**Texte**
□ □ □ □

La question de l’endroit est révélatrice des insuffisances de notre texte constitutionnel : faute de véritable charte écrite des droits et libertés dans la Constitution de 1958, chaque révision visant à consacrer de nouveaux droits s’est faite par tâtonnements. Et ici encore, de nombreuses hésitations apparaissent. Certaines propositions invoquent le précédent de l’abolition de la peine de mort, inséré à l’article 66-1 de la Constitution, même si on voit mal la pertinence de reconnaître le droit des femmes à pouvoir interrompre une grossesse dans un titre de la Constitution consacré à l’autorité judiciaire. D’autres invoquent le précédent de la Charte de l’environnement et plaident pour un texte autonome, « adossé » à la Constitution – mais il parait peu opportun de continuer à réviser la Constitution par voie de codicilles. Parmi les pistes les plus sérieuses, la proposition de réviser l’article 1er, soutenue par la CNCDH, viserait à ajouter la liberté d’avorter aux grands principes consacrés par la constitution (égalité devant la loi, sans distinction d’origine, de race ou de religion ; égalité entre les femmes et les hommes).

En dernier lieu, l’article 34 de la Constitution est parfois retenu (comme le montre le vote sénatorial de février dernier). Mais c’est oublier que l’article 34 de la Constitution est avant tout un texte d’habilitation du législateur, dans le contexte de parlementarisme rationalisé que la Constitution de 1958 instaurait. Nul ne soutent que l’avortement relève du domaine réglementaire ; c’est bien la justification de la loi Veil et des autres réformes législatives qui lui ont été apportées ! En définitive, la question de la place à trouver dans la Constitution est d’une importance secondaire, tant l’essentiel est ailleurs : dans la terminologie à retenir.

□ □ □ □

**Données**
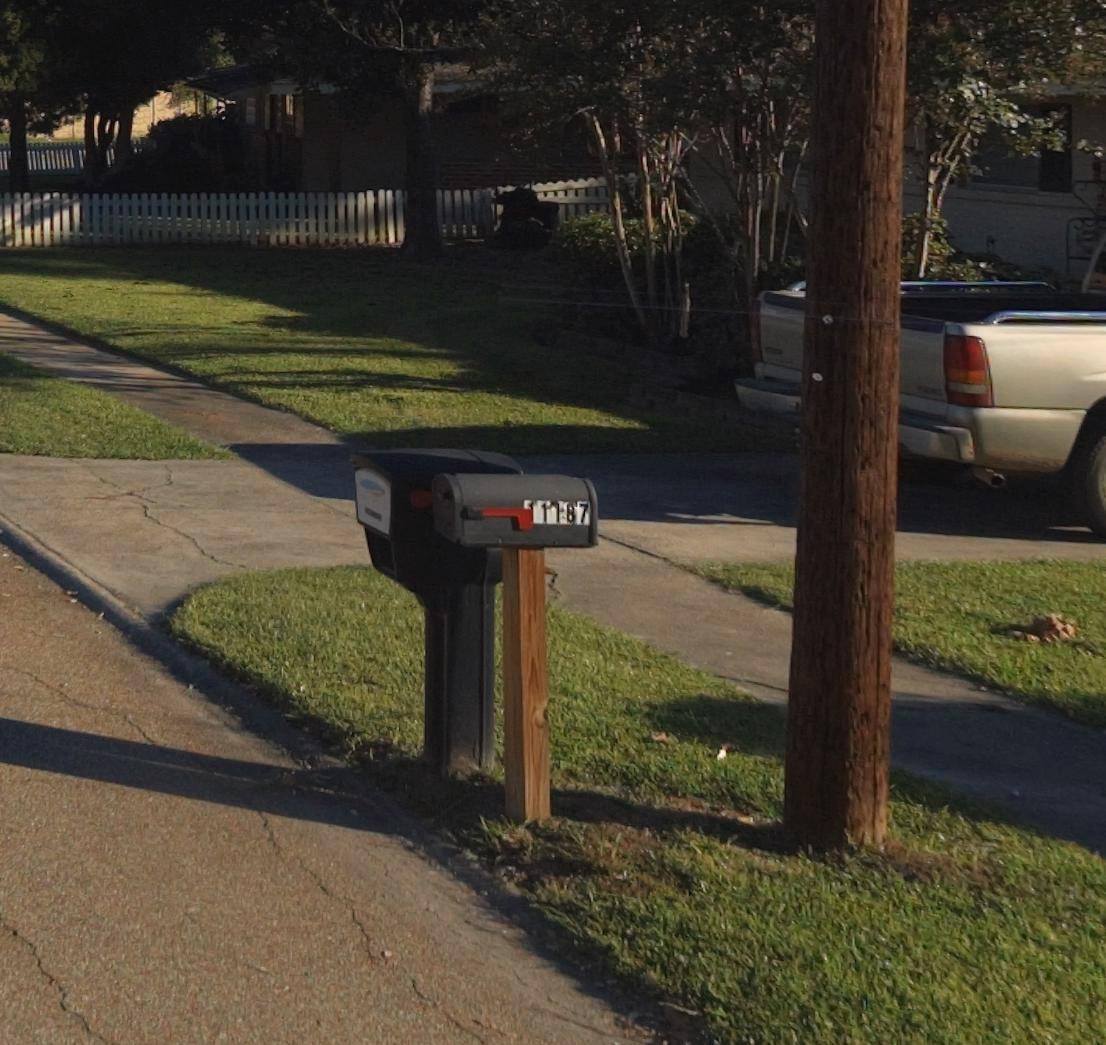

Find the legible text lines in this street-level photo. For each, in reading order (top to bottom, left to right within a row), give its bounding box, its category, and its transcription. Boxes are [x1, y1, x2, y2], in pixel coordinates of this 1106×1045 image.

[526, 500, 591, 526] StreetNumber: 11187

□ □ □ □

**Consigne 1**
Recopiez fidèlement le passage du texte sur l'inscription de l'avortement dans la Constitution, depuis les mots « En dernier lieu, l’article » jusqu'aux mots « terminologie à retenir. » inclus.
**Consigne 2**
Rédigez la suite du texte sur l'inscription de l'avortement dans la Constitution, en reprenant après sa dernière phrase.
Les lignes ci-dessus constituent un matériau à part.

**Réponse attendue 1**
En dernier lieu, l’article 34 de la Constitution est parfois retenu (comme le montre le vote sénatorial de février dernier). Mais c’est oublier que l’article 34 de la Constitution est avant tout un texte d’habilitation du législateur, dans le contexte de parlementarisme rationalisé que la Constitution de 1958 instaurait. Nul ne soutent que l’avortement relève du domaine réglementaire ; c’est bien la justification de la loi Veil et des autres réformes législatives qui lui ont été apportées ! En définitive, la question de la place à trouver dans la Constitution est d’une importance secondaire, tant l’essentiel est ailleurs : dans la terminologie à retenir.

**Réponse attendue 2**
Le cheminement parlementaire de la proposition de loi constitutionnelle montre bien les hésitations terminologiques : l’avortement doit-il être un « droit garant », comme le souhaite l’Assemblée Nationale, ou – comme le préfère le Sénat – une « liberté déterminée » par la loi ? La distinction entre droit et liberté ne parait pas déterminante, tant le régime juridique des uns et des autres est désormais harmonisé. En revanche le choix du verbe est essentiel. Comme l’indique Stéphanie Hennete-Vauchez, « le verbe ‘garantir’ indique non seulement une action du législateur mais aussi une direction qu’elle doit suivre – méliorative. […] Par contraste, le verbe ‘déterminer’ […] paraît tout à fait neutre du point de vue de la direction substantielle (non) indiquée au législateur ».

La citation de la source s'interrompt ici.